When I would like to price the bond as of 2021-7-23 (T), but using the rate curve of 2021-6-23 (T0) – thus playing the scenario that no change in yields occurred in 1 month – then I could for example use the composite zero curve as follows:
composite_zero = ql.CompositeZeroYieldStructure(
ql.YieldTermStructureHandle(zero_curve_t),
ql.YieldTermStructureHandle(zero_curve_t0),
lambda r1, r2: r2,
compounding,
frequency)
)
shifted_composite = ql.ZeroSpreadedTermStructure(ql.YieldTermStructureHandle(composite_zero), spread_handle)
Here, timeFromReference is calculated from the reference date of the first argument curve, zero_curve_t: 2021-7-23. But rates are picked from the second argument curve, zero_curve_t0.
It looks a bit like a hack, but it appears to work.
However, imagine now I would like to price the bond still as of 2021-7-23 (reference date of zero_curve_t), but using rates from 2021-6-23 *without* shifting zero_curve_t0 by a time offset of 1 month.
So let us say the first cash flow occurs on 2021-10-23, i.e. in three month from T (and four months from T0).

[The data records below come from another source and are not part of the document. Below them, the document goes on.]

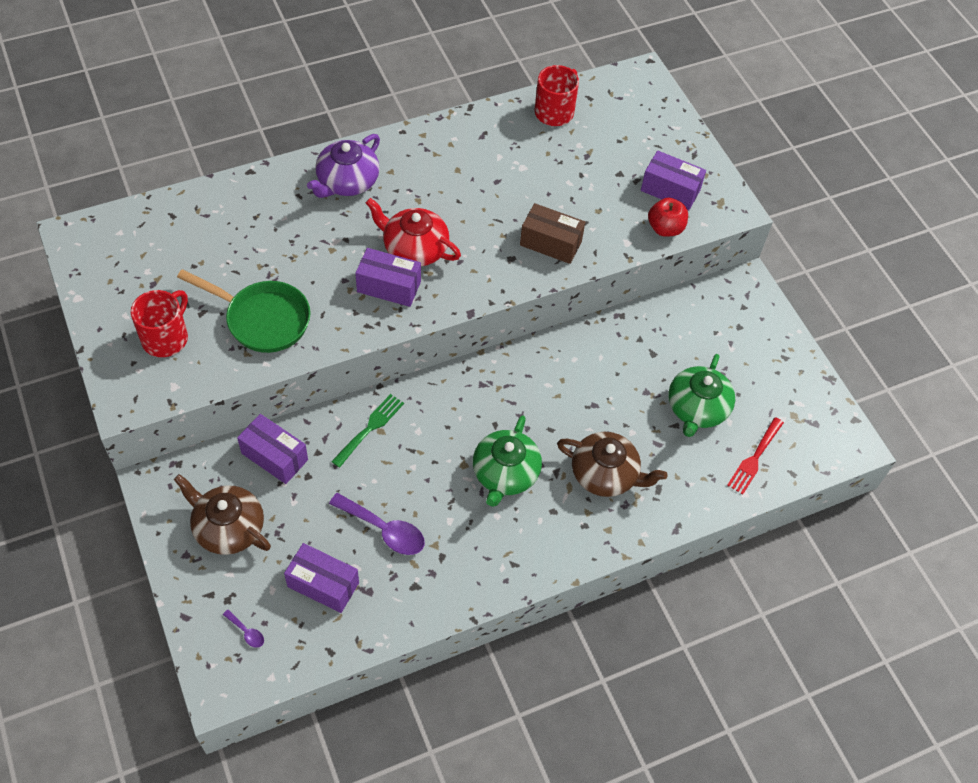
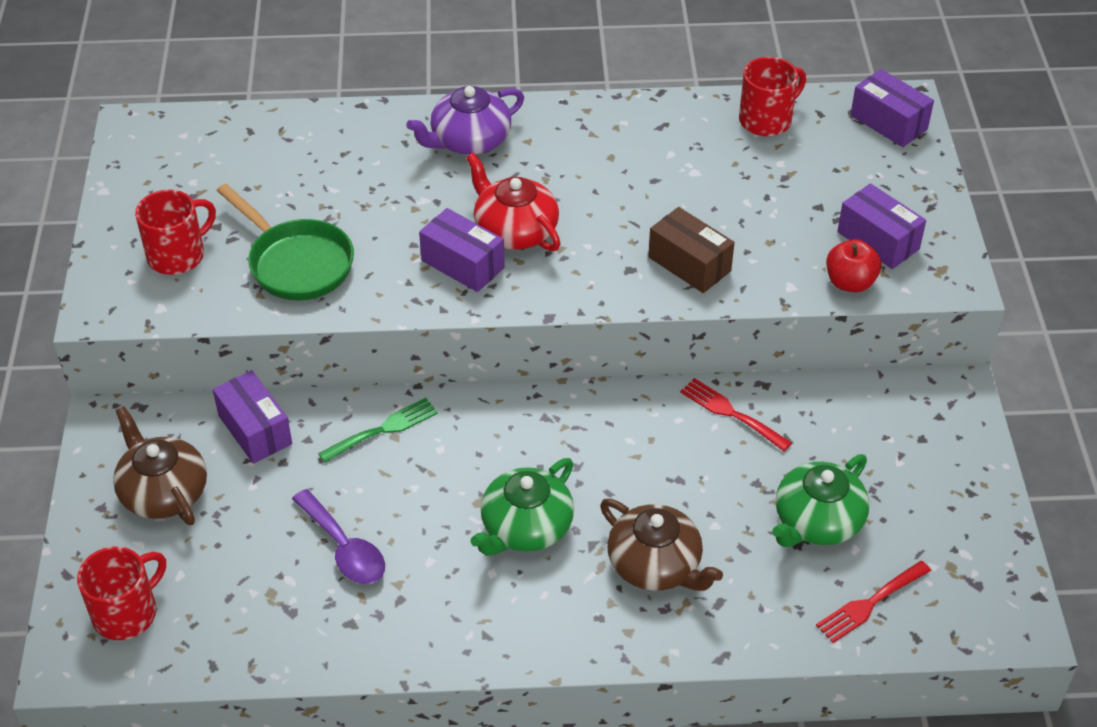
camera: 25 degrees right, 10 degrees down
(246, 632) = (127, 613): purple spoon -> red mug
(323, 584) = (241, 588): purple box -> purple box (888, 122)
(607, 344) = (731, 413): none -> red fork

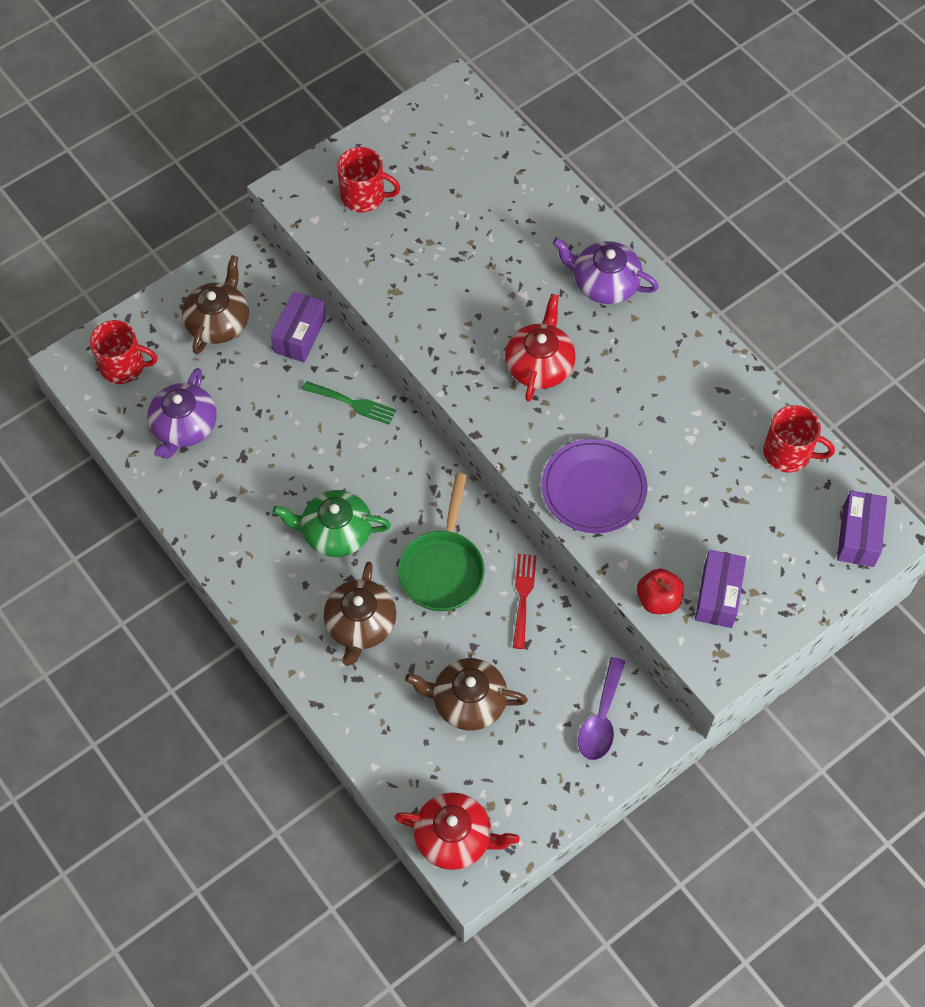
camera: 55 degrees right, 15 degrees up
(265, 596) = (184, 427): none -> purple teapot
(296, 263) = (409, 263): green pan -> green pan (443, 568)
(344, 548) = (247, 444): purple spoon -> purple spoon (601, 718)
(462, 264) = (483, 355): purple box -> none
(689, 264) = (593, 488): brown box -> purple plate
(817, 521) = (468, 701): green teapot -> brown teapot
(870, 604) = (421, 770): red fork -> none
(968, 616) = (454, 837): none -> red teapot

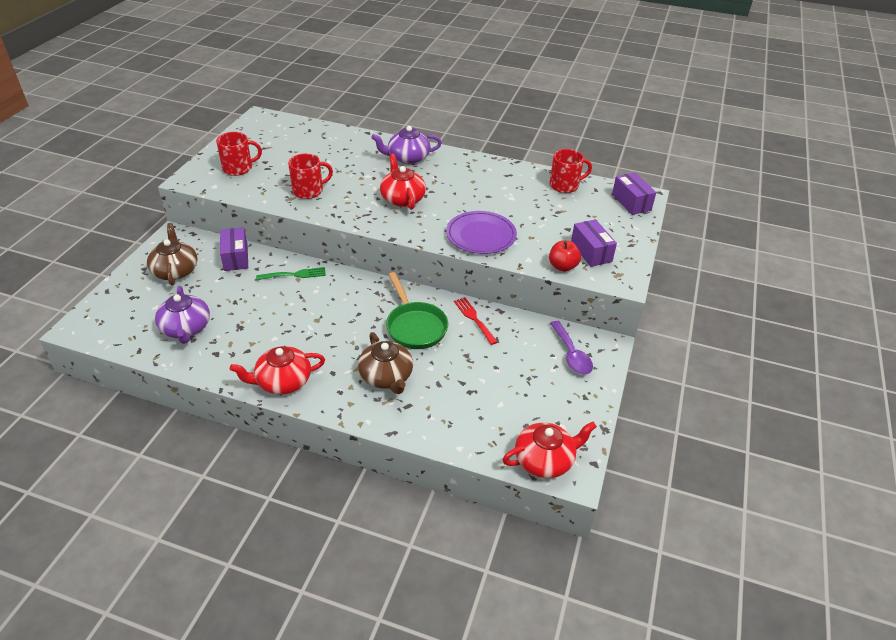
camera: 35 degrees left, 20 degrees down
(124, 366) = (119, 315): red mug -> red mug (309, 191)
(245, 566) = (283, 381): none -> red teapot
(335, 532) = (332, 338): green teapot -> none
(468, 701) = (487, 383): brown teapot -> none

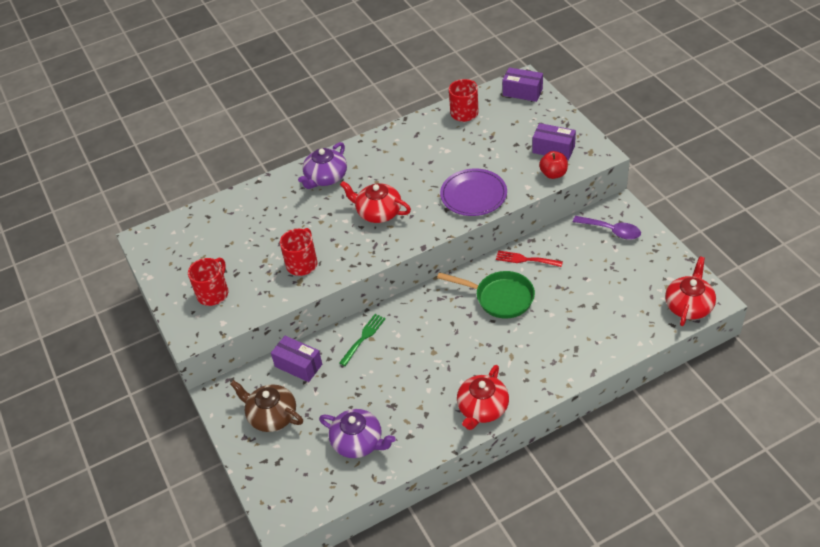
camera: 40 degrees left, 5 degrees up
(386, 376) = (536, 344): brown teapot -> none

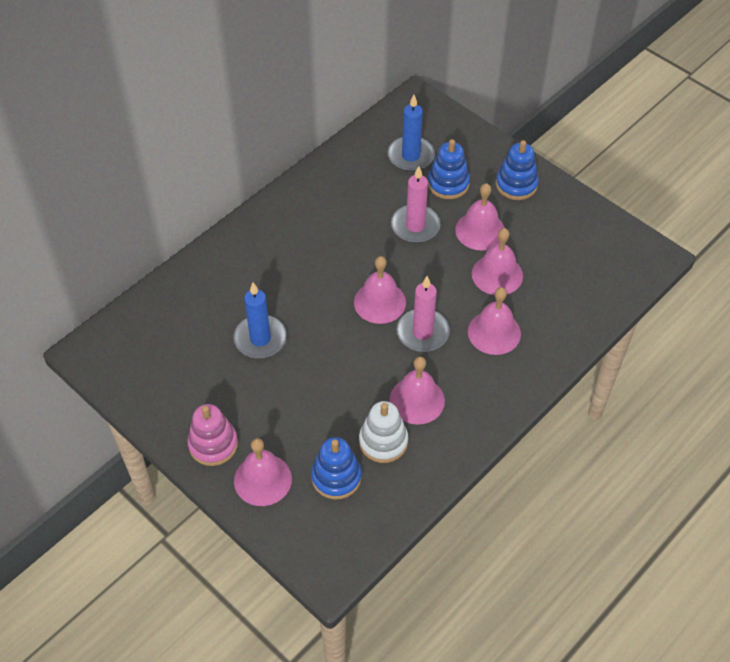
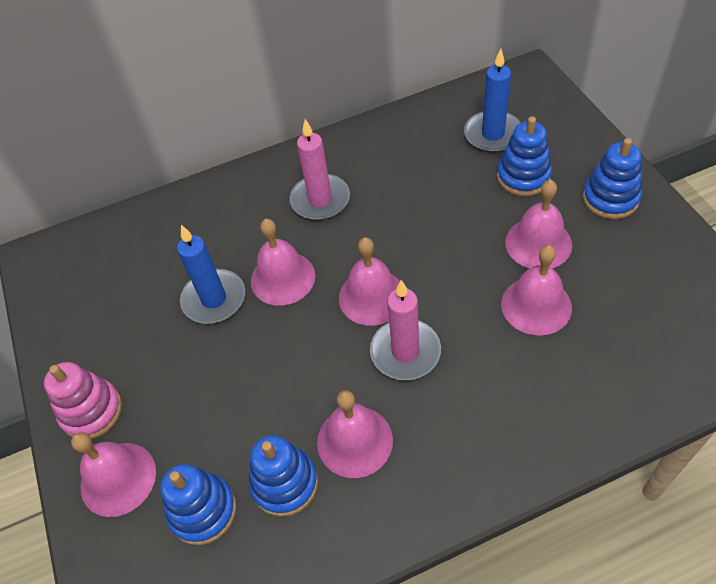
camera: 30 degrees right, 0 degrees up
(383, 441) = (284, 483): white stacking toy -> blue stacking toy
(415, 226) = (459, 216): pink candle -> pink candle (320, 200)
(494, 332) = (498, 382): pink bell -> pink bell (282, 278)

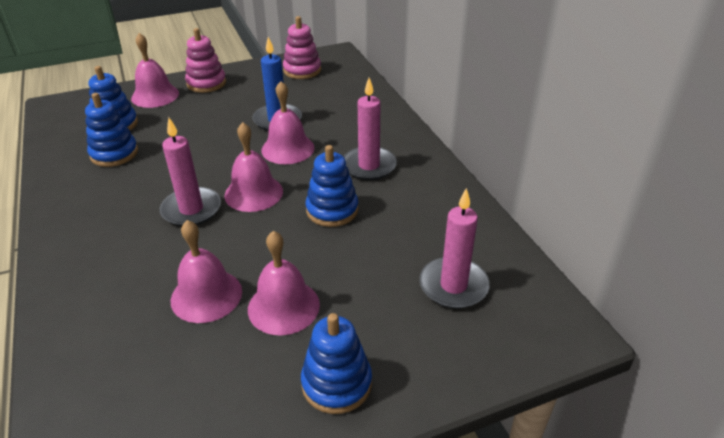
camera: 85 degrees right, 15 degrees down
(79, 291) = (302, 70): none -> pink stacking toy
(354, 441) = (127, 183): pink bell -> none
(493, 134) = (453, 286): blue candle -> pink candle
(523, 176) = (383, 305): blue stacking toy -> blue stacking toy (332, 210)

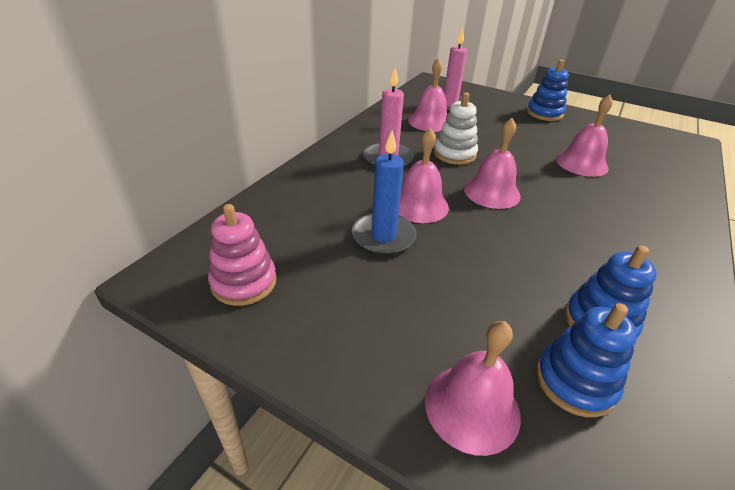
camera: 130 degrees left, 0 degrees up
(191, 209) = (553, 210): pink candle -> none
(206, 83) = (373, 367): pink stacking toy -> none
(283, 306) = (541, 139): pink bell -> pink bell (429, 121)
(332, 210) = (454, 154): blue stacking toy -> white stacking toy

Then it should be discounted with the 4-month zero rate of zero_curve_t0. The method described above would discount with the 3-month zero rate of zero_curve_t0.
Because the discounting engine uses as evaluation date the reference date of the yield curve supplied to the engine, one has to supply a curve with reference 2021-7-23 in order to price at T.
Now how would I shift the rates of zero_curve_t0 such that it attains a reference date of 2021-7-23, but the zero rate on t=3/12 would coincide with the zero rate of zero_curve_t0 on t=4/12?
I could maybe construct a new curve with, say, daily nodes beginning from 2021-7-23, going on for 40Y and its rates are evaluated per zero_curve_t0. But this looks like an even worse hack than the roll-down via composite curves and it sure is wasteful with respect to resources.
Is there any better way which I fail to see?